Evet, oyunbozanlık diyorum. Çünkü bu, sol grubun en tepesi tarafından kurgulanan ve tabandaki en sıradan militana kadar herkesin katkısıyla zenginleştirilerek sahneye konan bir oyundur. Geçmişte sol hareketin önemli figürlerinden biri olan Müfit Özdeş'in Küyerel'de yazdığı bir yazıda ifade ettiği gibi, "kolektif belleğin birbirinden etkilenerek menkıbeler üretmesi, belleğimizdeki genel kurguda zamanın akışı içinde süslemeler yapması, o genel kurguya uymayan pürüzleri ayıklayıp unutulmaya terk etmesi" gibi süreçler içinde gelişen bir resmi tarihten söz ediyoruz.

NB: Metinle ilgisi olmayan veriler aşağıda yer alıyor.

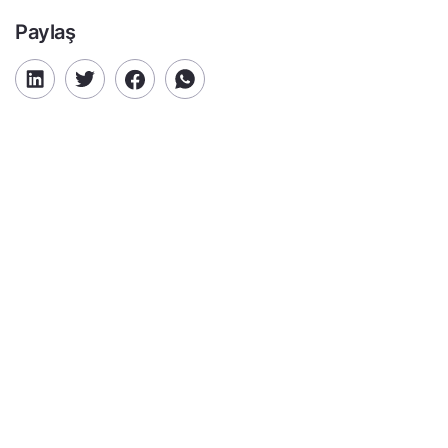
Paylaş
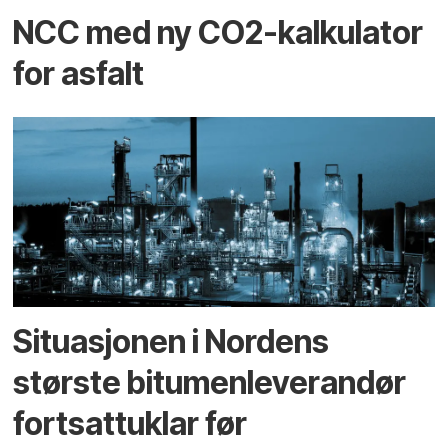
NCC med ny CO2-kalkulator
for asfalt
Situasjonen i Nordens
største bitumenleverandør
fortsattuklar før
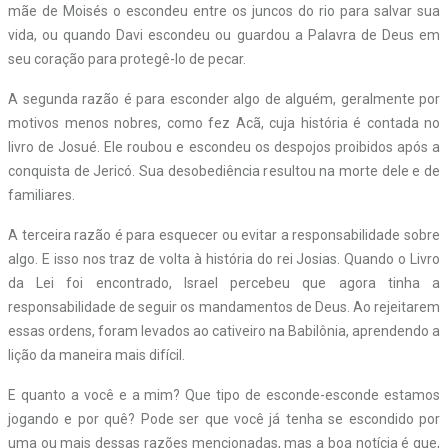
mãe de Moisés o escondeu entre os juncos do rio para salvar sua
vida, ou quando Davi escondeu ou guardou a Palavra de Deus em
seu coração para protegê-lo de pecar.
A segunda razão é para esconder algo de alguém, geralmente por
motivos menos nobres, como fez Acã, cuja história é contada no
livro de Josué. Ele roubou e escondeu os despojos proibidos após a
conquista de Jericó. Sua desobediência resultou na morte dele e de
familiares.
A terceira razão é para esquecer ou evitar a responsabilidade sobre
algo. E isso nos traz de volta à história do rei Josias. Quando o Livro
da Lei foi encontrado, Israel percebeu que agora tinha a
responsabilidade de seguir os mandamentos de Deus. Ao rejeitarem
essas ordens, foram levados ao cativeiro na Babilônia, aprendendo a
lição da maneira mais difícil.
E quanto a você e a mim? Que tipo de esconde-esconde estamos
jogando e por quê? Pode ser que você já tenha se escondido por
uma ou mais dessas razões mencionadas, mas a boa notícia é que,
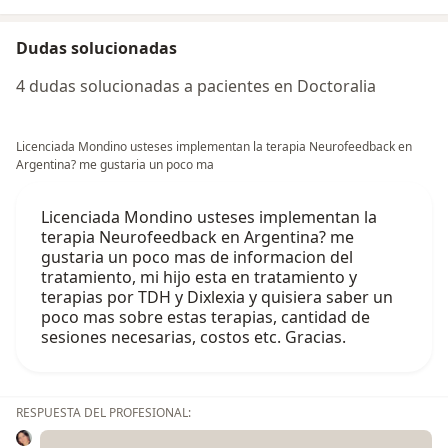
Dudas solucionadas
4 dudas solucionadas a pacientes en Doctoralia
Licenciada Mondino usteses implementan la terapia Neurofeedback en
Argentina? me gustaria un poco ma
Licenciada Mondino usteses implementan la
terapia Neurofeedback en Argentina? me
gustaria un poco mas de informacion del
tratamiento, mi hijo esta en tratamiento y
terapias por TDH y Dixlexia y quisiera saber un
poco mas sobre estas terapias, cantidad de
sesiones necesarias, costos etc. Gracias.
RESPUESTA DEL PROFESIONAL:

İşin en ilginç noktalarından biri de, birbirine düşman grupların bile bu menkıbeleri koruma noktasında sağladıkları sessiz konsensüstür. Birbirlerini kırar geçirirler; öldürürler ama sıra yaratılan efsanelerin korunmasına geldi mi, tam bir dayanışma sergilerler. Mesela, hepsi de "68 kuşağı" der başka bir şey demez. Ama bütün bir kuşağa mal ettikleri o olaylara o zamanki üniversite gençliğinin ancak yüzde birinin katıldığını; zaten üniversite boykot ve işgallerinin öğrenci kitlesinin büyük çoğunluğu sindirilip korkutularak yapıldığını; geniş kitlenin bu işgal ve boykotlardan yaka silktiğini; sözde oylamalarda hayır diyenlere nasıl baskılar yapıldığını, öğrenci derneği seçimlerinde kaybedileceği anlaşılınca nasıl silahla sandık basıldığını; mitingi basılıp sosyal demokrat dövüldüğünü; "devrimci" öğrencilerin hocaların odasını basıp masalarına silah koyarak geçer not istediğini ve daha nice rezilliği söz birliği ederek saklarlar. Zira karşılarında ortak bir tehlike vardır; ortak ve yaşamsal bir tehlike: Gerçeklerin açığa çıkması tehlikesi... Bugün bir grubun resmi tarihinin yıkılmasına göz yumarlarsa, yarın da başkaları onların uydurdukları resmi tarihe çomak sokacaktır!
Mesele 1 Mayıs değil
İşte Halil Berktay'ın 1 Mayıs 1977 çıkışına karşı verilen inanılmaz tepkinin sebebi budur. Bu sözler karşısında geçmişte can düşmanı olan bütün sol grup kalıntılarının yan yana saf tutup Berktay'ı yaylım ateşine tutmasının sebebi budur. Taraf Gazetesi'nin iki yazarının Taraf'ın bu yayınını protesto ederek istifa etmesinin sebebi de budur. Çünkü Taraf, en büyük yasağı çiğnemiş, solun resmi tarihini sorgulayan yazılara sayfalarını açmıştır.
Kavganın 1 Mayıs 1977'de olup bitenlerle ilgili olduğunu sananlar yanılıyor. Kavga, lanet olası "kol kırılır yen içinde..." geleneğini korumaya çalışanlarla yok etmeye çalışanlar arasında yaşanıyor.